Philip Stanhope, 4th Earl of Chesterfield - Character and Works

Character and Works

Chesterfield was selfish, calculating and contemptuous; he was not naturally generous, and he practised dissimulation until it became part of his nature. In spite of his brilliant talents and of the admirable training he received, his life, on the whole, cannot be pronounced a success. His anxiety and the pains he took to become an orator have been already noticed, and Horace Walpole, who had heard all the great orators, preferred a speech of Chesterfield's to any other; yet the earl's eloquence is not to be compared with that of Pitt. Samuel Johnson, according to his extraordinary biographer, James Boswell, expressed himself pointedly about the nobleman, in the following manner, ‘“This man (said he) I thought had been a Lord among wits; but I find he is only a wit among Lords!” And when his Letters to his natural son were published, he observed, that “they teach the morals of a whore, and the manners of a dancing-master.”’ As a courtier he was utterly worsted by Robert Walpole, whose manners were anything but refined, and even by Newcastle.

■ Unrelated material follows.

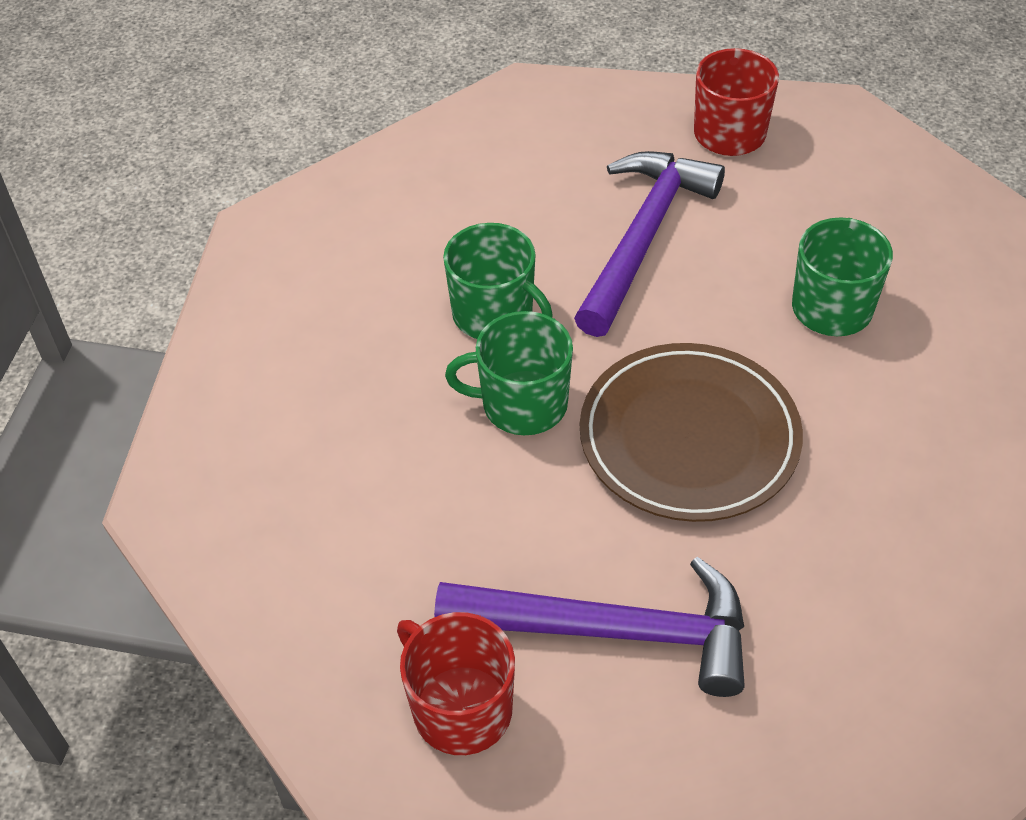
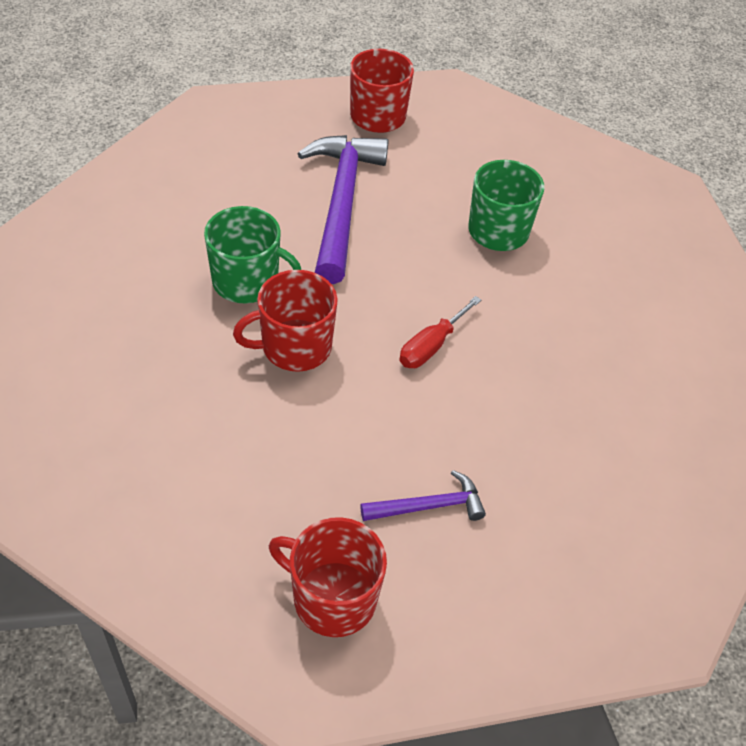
camera: 25 degrees left, 0 degrees up
purple hammer [434,557,745,697] -> purple hammer [360,470,486,521], size x0.49
green mug [445,311,573,435] -> red mug [233,270,338,372]
brown plate [580,343,803,522] -> red screwdriver [399,296,481,368]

He desired to be known as a protector of letters and literary men; and his want of heart or head over the Dictionary dedication, though explained and excused by Croker, nonetheless inspired the famous change in a famous line "Toil, envy, want, the patron, and the jail." His published writings have had with posterity a very indifferent success; his literary reputation rests on a volume of letters never designed to appear in print. The son for whom he worked so hard and thought so deeply failed especially where his father had most desired he should succeed.

As a politician and statesman, Chesterfield's fame rests on his short but brilliant administration of Ireland. As an author he was a clever essayist and epigrammatist.